[Document segment]:
*** Block opens ***

County votes to buy, revive shuttered Riverside
Three years after Riverside General Hospital closed its doors amid a financial scandal and bankruptcy, the Harris County Commissioners Court voted unanimously Tuesday to buy the hospital’s shuttered Third Ward facility, a move that signaled the revival of the storied health care institution after years of turbulence and uncertainty over its future.
Opened in the 1920s to serve Houston’s black patients, Riverside General likely would become a clinic with an integrated mental health component — and other health care services to-be-determined — to address what officials say is a critical need for such services in the area. However, details of the facility’s future have not been fleshed out yet.
Rehabilitation of the buildings is expected to cost about $18 million. The four-acre campus has four buildings, three of which the county considers historic and a fourth built in the 1960s the county is proposing to tear down.
“You’ve got this historic property in the Third Ward; it would be a shame to see it go away,” said Harris County Judge Ed Emmett. “We have a great need for mental health facilities.”
Emmett estimated a new facility would be able to handle roughly 100 patients at a time.
The purchase, which will be financed by an approximately $5.35 million grant from nonprofit Houston Endowment Inc., met with widespread praise Tuesday.
“Today’s action preserves the
historic hospital and provides a pathway to create communitybased services,” Mayor Sylvester Turner said in a statement. “There is an urgent need for additional mental health care facilities along with detoxification treatment options. … The city of Houston looks forward to partnering with Harris County and hearing more about the county’s plans to operate the facility.”
Judge’s approval required
A federal judge still will have to sign off on the county’s purchase. A hearing is scheduled for Thursday in bankruptcy court.
“We have our fingers crossed that the bankruptcy judge will approve the sale and this thing will continue to move forward,” said Ann Stern, president and CEO of the Houston Endowment.
She said the nonprofit organization saw the project as an opportunity to address both mental health and substance abuse needs as well as to “preserve a historical and culturally meaningful place.”
The endowment could help raise funds to pay for the rehabilitation, Stern and others said.

*** Block closes ***

[Extracted records]:
*** Block opens ***

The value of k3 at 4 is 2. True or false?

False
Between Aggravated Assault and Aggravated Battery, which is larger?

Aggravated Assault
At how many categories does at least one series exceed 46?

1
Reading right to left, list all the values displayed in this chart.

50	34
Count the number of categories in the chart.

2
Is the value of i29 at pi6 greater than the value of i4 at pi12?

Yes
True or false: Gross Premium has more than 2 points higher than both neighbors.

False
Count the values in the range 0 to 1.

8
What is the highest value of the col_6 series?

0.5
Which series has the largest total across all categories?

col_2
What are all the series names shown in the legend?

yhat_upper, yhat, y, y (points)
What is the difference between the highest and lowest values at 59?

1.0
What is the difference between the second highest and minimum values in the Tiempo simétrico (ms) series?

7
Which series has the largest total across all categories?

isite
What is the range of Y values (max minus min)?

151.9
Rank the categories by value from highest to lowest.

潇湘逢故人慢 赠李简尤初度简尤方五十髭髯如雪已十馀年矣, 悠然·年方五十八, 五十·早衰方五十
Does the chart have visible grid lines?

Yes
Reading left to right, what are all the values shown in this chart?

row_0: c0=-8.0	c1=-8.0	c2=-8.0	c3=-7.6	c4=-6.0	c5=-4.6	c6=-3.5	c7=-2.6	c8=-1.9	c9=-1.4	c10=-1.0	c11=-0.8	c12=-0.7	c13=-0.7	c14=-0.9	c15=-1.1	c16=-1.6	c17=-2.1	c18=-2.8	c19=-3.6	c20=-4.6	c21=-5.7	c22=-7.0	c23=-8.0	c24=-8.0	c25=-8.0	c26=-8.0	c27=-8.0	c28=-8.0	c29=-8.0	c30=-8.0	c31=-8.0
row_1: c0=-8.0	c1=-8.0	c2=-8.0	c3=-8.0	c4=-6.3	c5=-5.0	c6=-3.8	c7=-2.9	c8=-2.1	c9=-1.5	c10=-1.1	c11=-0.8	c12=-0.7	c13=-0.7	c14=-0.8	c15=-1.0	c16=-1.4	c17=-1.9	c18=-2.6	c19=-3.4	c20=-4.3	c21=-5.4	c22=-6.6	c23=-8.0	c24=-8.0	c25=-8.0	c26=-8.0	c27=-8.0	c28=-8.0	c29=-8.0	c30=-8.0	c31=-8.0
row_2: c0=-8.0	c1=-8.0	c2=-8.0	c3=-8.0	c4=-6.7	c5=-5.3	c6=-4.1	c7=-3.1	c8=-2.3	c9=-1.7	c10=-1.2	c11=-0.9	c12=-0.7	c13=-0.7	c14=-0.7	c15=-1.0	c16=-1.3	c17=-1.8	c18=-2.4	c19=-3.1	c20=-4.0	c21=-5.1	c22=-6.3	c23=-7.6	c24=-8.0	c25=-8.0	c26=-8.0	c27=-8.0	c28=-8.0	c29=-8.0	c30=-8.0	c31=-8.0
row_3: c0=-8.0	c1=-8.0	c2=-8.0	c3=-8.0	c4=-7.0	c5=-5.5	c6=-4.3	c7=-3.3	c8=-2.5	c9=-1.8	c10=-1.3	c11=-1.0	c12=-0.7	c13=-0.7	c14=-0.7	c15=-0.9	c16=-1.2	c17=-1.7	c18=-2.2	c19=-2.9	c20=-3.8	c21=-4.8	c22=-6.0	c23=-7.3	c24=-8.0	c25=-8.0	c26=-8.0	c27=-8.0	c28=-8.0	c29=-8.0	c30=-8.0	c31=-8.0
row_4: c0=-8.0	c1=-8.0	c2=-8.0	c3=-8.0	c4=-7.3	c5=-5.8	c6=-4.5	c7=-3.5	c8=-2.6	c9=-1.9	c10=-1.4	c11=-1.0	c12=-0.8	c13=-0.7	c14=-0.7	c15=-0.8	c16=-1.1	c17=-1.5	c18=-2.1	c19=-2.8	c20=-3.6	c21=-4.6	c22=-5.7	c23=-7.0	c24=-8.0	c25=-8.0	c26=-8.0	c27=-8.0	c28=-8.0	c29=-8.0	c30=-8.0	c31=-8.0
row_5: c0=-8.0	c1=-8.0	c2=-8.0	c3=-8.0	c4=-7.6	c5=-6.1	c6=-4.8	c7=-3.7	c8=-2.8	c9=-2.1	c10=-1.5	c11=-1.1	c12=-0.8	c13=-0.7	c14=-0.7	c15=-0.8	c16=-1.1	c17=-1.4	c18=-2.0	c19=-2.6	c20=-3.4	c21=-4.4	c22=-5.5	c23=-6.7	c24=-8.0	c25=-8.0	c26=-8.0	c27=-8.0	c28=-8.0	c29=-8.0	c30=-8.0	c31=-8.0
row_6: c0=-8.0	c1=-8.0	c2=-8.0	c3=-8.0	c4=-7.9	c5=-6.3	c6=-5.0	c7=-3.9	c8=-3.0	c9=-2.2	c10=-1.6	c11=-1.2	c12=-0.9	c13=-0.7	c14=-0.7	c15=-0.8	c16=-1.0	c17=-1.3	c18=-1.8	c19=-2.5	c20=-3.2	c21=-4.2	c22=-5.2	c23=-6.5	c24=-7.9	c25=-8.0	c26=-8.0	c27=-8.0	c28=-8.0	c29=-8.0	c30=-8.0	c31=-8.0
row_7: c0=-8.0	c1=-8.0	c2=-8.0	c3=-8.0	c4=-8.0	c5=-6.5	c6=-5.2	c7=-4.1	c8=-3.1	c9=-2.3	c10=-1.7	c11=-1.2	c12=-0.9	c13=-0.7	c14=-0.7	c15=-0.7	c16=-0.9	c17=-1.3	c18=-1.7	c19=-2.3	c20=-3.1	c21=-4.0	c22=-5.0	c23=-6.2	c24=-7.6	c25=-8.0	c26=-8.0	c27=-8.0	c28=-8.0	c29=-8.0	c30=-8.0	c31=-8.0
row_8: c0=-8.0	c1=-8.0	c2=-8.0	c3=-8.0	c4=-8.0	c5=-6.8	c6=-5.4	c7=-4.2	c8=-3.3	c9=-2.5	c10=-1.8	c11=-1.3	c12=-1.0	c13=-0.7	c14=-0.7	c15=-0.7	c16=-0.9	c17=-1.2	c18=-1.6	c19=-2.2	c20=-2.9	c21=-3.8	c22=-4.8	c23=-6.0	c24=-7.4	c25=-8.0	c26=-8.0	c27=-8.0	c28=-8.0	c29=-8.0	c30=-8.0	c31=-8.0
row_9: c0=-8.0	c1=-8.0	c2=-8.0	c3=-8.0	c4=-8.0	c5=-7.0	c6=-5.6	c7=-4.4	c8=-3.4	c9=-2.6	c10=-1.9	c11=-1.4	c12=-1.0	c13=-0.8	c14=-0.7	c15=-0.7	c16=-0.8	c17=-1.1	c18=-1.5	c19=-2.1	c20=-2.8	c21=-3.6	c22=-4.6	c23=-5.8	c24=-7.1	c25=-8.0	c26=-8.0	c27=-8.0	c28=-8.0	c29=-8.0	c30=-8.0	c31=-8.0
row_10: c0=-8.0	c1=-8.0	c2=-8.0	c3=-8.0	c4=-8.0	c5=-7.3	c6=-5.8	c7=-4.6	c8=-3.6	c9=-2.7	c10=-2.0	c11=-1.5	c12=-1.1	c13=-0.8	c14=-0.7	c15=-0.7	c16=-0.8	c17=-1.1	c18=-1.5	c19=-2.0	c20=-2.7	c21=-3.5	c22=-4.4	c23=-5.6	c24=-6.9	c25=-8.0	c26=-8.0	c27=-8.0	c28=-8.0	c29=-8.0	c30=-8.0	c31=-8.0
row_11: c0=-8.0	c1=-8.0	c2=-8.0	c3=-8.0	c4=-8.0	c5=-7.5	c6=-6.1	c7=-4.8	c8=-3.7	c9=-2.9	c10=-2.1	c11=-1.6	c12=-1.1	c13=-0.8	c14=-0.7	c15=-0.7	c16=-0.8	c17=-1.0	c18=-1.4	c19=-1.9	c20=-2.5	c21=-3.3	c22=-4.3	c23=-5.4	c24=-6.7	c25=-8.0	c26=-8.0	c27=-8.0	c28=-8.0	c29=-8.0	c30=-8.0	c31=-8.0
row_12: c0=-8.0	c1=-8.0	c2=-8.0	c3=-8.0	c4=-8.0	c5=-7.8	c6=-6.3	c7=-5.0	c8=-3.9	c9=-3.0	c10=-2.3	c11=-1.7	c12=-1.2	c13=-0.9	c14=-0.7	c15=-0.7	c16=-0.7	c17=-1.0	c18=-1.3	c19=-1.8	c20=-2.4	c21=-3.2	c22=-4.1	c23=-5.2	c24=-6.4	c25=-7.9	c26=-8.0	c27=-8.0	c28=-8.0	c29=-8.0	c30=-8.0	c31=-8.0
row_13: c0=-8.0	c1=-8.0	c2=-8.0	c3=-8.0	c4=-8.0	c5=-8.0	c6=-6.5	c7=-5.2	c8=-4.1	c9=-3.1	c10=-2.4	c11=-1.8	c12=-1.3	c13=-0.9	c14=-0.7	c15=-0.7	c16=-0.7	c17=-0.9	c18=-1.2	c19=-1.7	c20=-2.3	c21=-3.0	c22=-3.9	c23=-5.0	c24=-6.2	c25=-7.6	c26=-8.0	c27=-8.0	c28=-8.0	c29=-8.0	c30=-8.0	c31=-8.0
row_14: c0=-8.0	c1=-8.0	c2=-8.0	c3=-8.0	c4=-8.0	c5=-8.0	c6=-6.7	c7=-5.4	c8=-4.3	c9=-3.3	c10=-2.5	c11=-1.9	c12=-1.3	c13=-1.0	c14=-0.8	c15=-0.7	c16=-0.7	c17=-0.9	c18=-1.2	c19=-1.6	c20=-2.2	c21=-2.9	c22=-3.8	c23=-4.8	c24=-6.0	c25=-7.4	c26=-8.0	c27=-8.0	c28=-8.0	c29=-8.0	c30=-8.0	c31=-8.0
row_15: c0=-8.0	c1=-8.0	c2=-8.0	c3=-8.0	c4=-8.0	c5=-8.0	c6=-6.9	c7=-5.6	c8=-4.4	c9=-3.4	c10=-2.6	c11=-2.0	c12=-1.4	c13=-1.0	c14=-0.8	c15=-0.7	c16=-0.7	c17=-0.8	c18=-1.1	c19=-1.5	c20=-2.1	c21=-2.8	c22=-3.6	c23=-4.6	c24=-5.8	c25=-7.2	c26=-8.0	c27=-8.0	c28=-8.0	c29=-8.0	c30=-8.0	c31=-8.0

*** Block closes ***

[Problem set]:
**a)** List every person the Riverside article quotes directly, with the title the article gives each one.
**b)** Set down the passage of the Riverside article starting at "The purchase, which" and ending at "widespread praise Tuesday.".
The rows after the Riverside article are not needed here.

[Outputs for the tasks]:
**a)**
- Harris County Judge Ed Emmett
- Mayor Sylvester Turner
- Ann Stern, president and CEO of the Houston Endowment

**b)**
The purchase, which will be financed by an approximately $5.35 million grant from nonprofit Houston Endowment Inc., met with widespread praise Tuesday.